National Register of Historic Places- 7/22/2009

 

Descprition

The Hollins-Roundhouse Historic District is a primarily residential area located directly north of the Baltimore & Ohio Railroad's Mount Clare yard and shops on W. Pratt Street in Baltimore, Maryland. The area began to be developed soon after the railroad began its car building operations at Mount Clare in the mid-1830s. The district is characterized by a variety of rowhouse forms typical of Baltimore during the period. The majority of the houses in the central portion of the Historic District are modest in scale and were built in the 1840s and early 1850s to accommodate the influx of railroad workers in the area, many of whom were recent immigrants from both Ireland and Germany. The northeastern section of the district, facing Hollins Street, is entirely different, being characterized by large, stylish three-story houses in both the Greek Revival and Italianate styles, built between the 1850s and the early 1890s for an upwardly mobile middle class composed of local business owners and professionals. This area is also important because it became the center of Baltimore's immigrant Lithuanian community in the early years of the twentieth century. 

Significance

The Hollins-Roundhouse Historic District is significant under National Register Criteria A and C. The district derives significance under Criterion A for its association with the early development of rail transportation. The area was the primary location, in the middle of the nineteenth century, of houses and services for the employees of the Baltimore & Ohio Railroad's Mount Clare yards and car-building shops. From its inception in 1828, the nation's first railroad quickly expanded its locomotive and car-building shops just south of this historic area on W. Pratt Street, at the same time that it was laying track steadily westward in service of its company directors' goal to reach the Ohio River.

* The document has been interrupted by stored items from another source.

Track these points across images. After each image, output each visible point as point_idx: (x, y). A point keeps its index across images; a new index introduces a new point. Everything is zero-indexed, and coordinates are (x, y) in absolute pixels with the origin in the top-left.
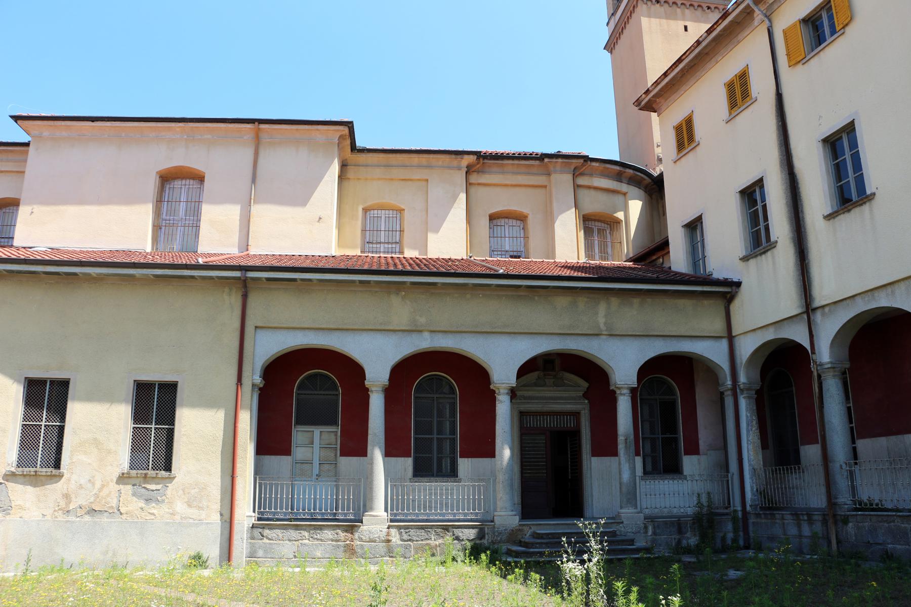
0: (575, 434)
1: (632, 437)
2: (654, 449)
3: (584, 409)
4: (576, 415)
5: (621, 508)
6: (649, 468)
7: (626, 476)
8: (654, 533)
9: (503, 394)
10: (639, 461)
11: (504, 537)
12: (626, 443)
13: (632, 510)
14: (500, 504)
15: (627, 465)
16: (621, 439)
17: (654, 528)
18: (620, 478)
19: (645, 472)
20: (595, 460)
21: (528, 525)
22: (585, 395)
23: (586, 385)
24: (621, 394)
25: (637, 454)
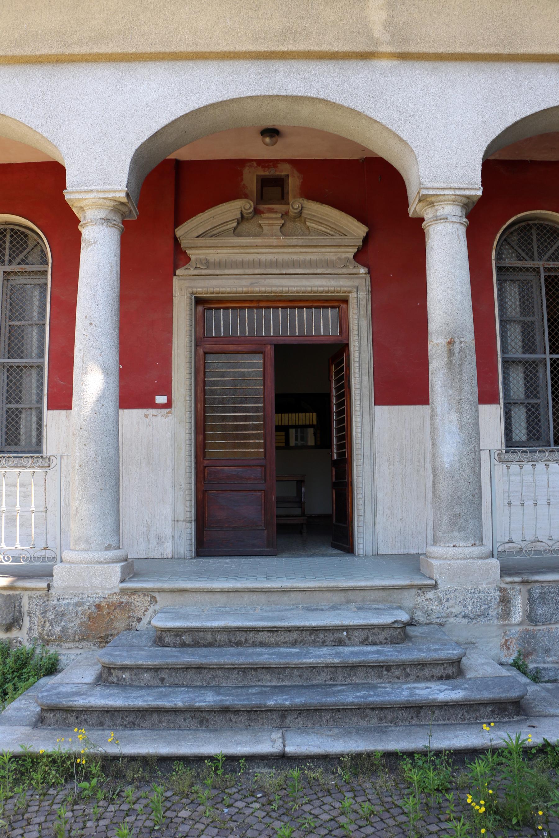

The district derives additional significance under Criterion A for its association with ethnic immigration to Baltimore in the 19th century. In the 1840s and 1850s, the area was one of the centers of Irish and German immigration into the city. Both groups settled initially in Fells Point, where their ships docked, but gradually made their way north and west to newly developing areas like Hollins-Roundhouse, where they built important churches, schools, and institutional buildings. The Irish Catholic church, St. Peter the Apostle, built in 1843 in the Greek Revival style by a prominent local architect, is already on the National Register. Later, beginning in the 1880s and continuing through the 1920s, the district became established as the center of Baltimore's immigrant Lithuanian community.